-----Original Message-----
From: Tamas K Papp [mailto:tpapp at princeton.edu]
Sent: Saturday, August 13, 2005 4:03 AM
To: R-help mailing list
Subject: [R] retrieving large columns using RODBC
Hi,
I have a large table in Postgresql (result of an MCMC
simulation, with 1
million rows) and I would like to retrive colums (correspond
to variables)
using RODBC. I have a column called "index" which is used to
order rows.
Unfortunately, sqlQuery can't return all the values from a
column at once
(RODBC complains about lack of memory). So I am using the
following code:
getcolumns <- function(channel, tablename, colnames, totalrows,
ordered=TRUE,chunksize=1e5) {
r <- matrix(double(0),totalrows,length(colnames))

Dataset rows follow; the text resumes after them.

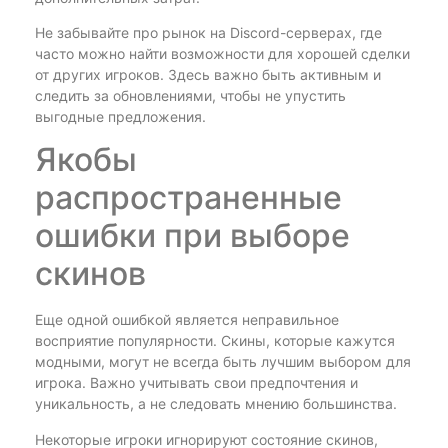
Не забывайте про рынок на Discord-серверах, где
часто можно найти возможности для хорошей сделки
от других игроков. Здесь важно быть активным и
следить за обновлениями, чтобы не упустить
выгодные предложения.
Якобы
распространенные
ошибки при выборе
скинов
Еще одной ошибкой является неправильное
восприятие популярности. Скины, которые кажутся
модными, могут не всегда быть лучшим выбором для
игрока. Важно учитывать свои предпочтения и
уникальность, а не следовать мнению большинства.
Некоторые игроки игнорируют состояние скинов,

for (i in 1:ceiling(totalrows/chunksize)) {
cat(".")
r[((i-1)*chunksize+1):(i*chunksize)] <- as.matrix(
sqlQuery(channel, paste("SELECT", paste(colnames,collapse=", "),
"FROM", tablename,
"WHERE index <=", i*chunksize,
"AND index >", (i-1)*chunksize,
if (ordered) "ORDER BY index;"
else ";")))
}
cat("\n")
drop(r) # convert to vector if needed
}
to retrieve it in chunks. However, this is very slow --
takes about 15
minutes on my machine. Is there a way to speed it up?
I am running Linux on a powerbook, RODBC version 1.1-4, R 2.1.1. The
machine has only 512 Mb of RAM.
Thanks,
Tamas